The firm has 3 choices while devising a branding strategy:

  1. Develop new brand elements for new product
  2. Apply some of its existing brand elements
  3. Use a combination for existing and new brand elements

Devising a Branding Strategy # 1: Creating a Sub-Brand

While devising a branding strategy, marketers might choose to create altogether a new brand for the product. At the same time, marketers may combine the new brand with an already established brand. This helps build a quick association of the new brand and also helps the new brand to en-cash the equity built by an already established existing brand. The existing brand which gives birth to the Sub-Brand is the Parent Brand.
E.g. Hershey’s Kisses Candy. Here Kisses Candy in itself is as good as a new brand but has associations with an already established existing brand in Hershey’s.

Devising a Branding Strategy # 2: Brand Extension

When the firm uses an established brand to introduce a new product, the strategy is referred to as Brand Extension.
Brand Extension falls into two categories – Line extension OR Category extension. The existing brand which gives birth to the Line OR Category Extension is the Parent Brand.

a) Line Extension

Line extension refers to the parent brand covering a new product within the same product category. The new product in this can be a new flavour, a new colour or even a new size packet. Importantly, the new product should be in the same product category.

E.g. Nestle Maggi original product has seen many line extensions. The new products added to the line fall into the same product category and fulfil the same need of the customer with some variations.
Below is how the different variants look like in India as on date.

Nestle Maggi - Example of Line Extension

b) Category Extension

When the parent brand is used to enter a new product category altogether, it is referred to as a Category Extension.

Example: Victorinox is well known for its high-quality swiss army knives.
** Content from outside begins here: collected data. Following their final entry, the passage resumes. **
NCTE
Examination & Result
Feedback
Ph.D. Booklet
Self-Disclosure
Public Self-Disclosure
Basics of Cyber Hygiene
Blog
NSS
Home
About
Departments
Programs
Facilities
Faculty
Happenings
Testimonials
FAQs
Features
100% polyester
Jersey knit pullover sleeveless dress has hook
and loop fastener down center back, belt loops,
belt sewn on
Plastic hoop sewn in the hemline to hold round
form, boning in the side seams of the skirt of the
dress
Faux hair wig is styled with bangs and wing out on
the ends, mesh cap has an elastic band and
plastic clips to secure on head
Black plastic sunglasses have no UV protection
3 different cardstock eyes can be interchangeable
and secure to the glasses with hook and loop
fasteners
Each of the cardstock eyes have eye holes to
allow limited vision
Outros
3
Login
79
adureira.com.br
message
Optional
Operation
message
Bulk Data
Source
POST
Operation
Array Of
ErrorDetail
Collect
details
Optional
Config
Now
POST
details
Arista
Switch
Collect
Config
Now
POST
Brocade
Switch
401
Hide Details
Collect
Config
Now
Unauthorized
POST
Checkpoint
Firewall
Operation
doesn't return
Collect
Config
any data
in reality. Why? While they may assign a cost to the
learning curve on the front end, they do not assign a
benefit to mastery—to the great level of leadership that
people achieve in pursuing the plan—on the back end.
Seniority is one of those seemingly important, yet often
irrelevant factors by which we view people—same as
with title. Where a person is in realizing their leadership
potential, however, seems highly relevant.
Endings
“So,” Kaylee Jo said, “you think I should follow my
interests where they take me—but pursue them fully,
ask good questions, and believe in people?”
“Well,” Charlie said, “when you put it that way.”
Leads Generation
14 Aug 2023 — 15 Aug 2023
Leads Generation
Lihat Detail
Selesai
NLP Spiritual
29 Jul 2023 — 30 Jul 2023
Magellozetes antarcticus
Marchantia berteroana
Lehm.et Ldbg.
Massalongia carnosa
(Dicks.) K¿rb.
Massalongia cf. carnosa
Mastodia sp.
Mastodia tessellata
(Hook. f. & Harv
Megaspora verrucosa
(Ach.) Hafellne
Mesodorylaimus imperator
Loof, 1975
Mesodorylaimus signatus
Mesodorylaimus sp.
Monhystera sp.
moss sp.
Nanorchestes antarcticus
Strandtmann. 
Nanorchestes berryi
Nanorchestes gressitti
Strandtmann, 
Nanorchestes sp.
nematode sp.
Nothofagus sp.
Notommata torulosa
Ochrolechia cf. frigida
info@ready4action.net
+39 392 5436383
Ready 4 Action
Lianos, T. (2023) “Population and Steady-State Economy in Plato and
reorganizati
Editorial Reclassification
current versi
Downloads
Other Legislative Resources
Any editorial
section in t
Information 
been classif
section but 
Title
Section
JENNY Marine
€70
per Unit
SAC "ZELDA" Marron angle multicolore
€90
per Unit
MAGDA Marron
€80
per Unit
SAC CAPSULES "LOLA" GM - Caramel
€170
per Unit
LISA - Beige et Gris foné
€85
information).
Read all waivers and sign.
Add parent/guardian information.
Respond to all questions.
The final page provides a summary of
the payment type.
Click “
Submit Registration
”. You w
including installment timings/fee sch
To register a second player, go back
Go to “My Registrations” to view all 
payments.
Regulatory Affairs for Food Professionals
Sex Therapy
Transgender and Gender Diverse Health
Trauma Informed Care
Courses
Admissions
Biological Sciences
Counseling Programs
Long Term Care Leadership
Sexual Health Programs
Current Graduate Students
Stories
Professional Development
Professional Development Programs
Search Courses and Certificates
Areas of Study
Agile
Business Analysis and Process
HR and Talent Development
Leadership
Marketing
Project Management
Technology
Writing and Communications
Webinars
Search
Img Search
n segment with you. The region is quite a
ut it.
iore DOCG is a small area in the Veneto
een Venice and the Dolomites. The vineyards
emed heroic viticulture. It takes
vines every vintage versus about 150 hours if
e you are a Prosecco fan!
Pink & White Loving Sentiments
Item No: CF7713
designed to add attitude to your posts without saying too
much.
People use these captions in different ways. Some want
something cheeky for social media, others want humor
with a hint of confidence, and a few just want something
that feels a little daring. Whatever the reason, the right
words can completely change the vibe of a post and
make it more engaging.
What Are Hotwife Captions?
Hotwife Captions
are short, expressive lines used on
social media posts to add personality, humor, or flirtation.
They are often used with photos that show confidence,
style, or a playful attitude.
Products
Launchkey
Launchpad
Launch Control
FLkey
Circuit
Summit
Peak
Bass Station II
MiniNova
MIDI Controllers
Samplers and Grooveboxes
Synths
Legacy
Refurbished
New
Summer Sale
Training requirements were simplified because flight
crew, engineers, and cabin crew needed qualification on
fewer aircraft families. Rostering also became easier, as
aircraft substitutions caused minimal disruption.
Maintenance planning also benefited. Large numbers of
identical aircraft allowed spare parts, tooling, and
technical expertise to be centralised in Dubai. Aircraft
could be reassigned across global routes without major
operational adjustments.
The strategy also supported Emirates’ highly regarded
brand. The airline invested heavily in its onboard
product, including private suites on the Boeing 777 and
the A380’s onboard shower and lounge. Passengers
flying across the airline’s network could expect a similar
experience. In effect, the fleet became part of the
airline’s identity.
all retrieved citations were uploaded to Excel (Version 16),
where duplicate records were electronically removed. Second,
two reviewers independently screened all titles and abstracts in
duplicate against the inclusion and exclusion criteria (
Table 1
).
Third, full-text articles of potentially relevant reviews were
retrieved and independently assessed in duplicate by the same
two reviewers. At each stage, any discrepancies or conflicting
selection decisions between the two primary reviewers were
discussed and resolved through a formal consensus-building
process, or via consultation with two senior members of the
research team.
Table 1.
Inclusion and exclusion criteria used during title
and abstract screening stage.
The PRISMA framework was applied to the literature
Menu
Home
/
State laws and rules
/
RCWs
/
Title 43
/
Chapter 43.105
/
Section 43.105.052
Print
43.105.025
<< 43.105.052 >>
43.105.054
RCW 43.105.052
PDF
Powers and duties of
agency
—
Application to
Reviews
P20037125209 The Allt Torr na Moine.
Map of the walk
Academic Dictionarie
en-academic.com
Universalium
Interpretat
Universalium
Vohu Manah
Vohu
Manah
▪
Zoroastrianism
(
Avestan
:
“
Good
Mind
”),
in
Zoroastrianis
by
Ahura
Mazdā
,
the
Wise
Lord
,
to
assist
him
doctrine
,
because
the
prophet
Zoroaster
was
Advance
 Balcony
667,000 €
However, the company has used the same brand to enter into different categories like Watches, Cutlery, Fragrances,  Travel Gear, Pens, etc-

Victorinox - Example of Category Extension

Similarly, brands like Honda, BMW are in both 4 and 2 wheeler mobility business and carry the same brand in both the categories.

A Brand Line refers to a range of the original and all variants of the product.

A set of all Brand Lines is referred to as the Brand Mix (or Brand Assortment) offered by the company. The brand mix/brand assortment comes into picture primarily because of catering to needs to various channel partners. e.g. Pepsico makes an entire range for the B2B channel priced at a premium.

Devising a Branding Strategy # 3 – A Licensed Product

A product whose brand name has been licensed to other manufacturers to make the product. In this case, the owner of the brand gets paid a licence fee for using the brand. In turn, the brand owner decides some minimum quality criteria to be met to sell products under his brand name.  E.g. Jeep sells license to manufacture apparels, to strollers. The product quality should be as per their standard and they should communicate the Jeep philosophy of ‘Life Without Limits’. In such cases the Licensing revenue because a metric to track of the parent brand.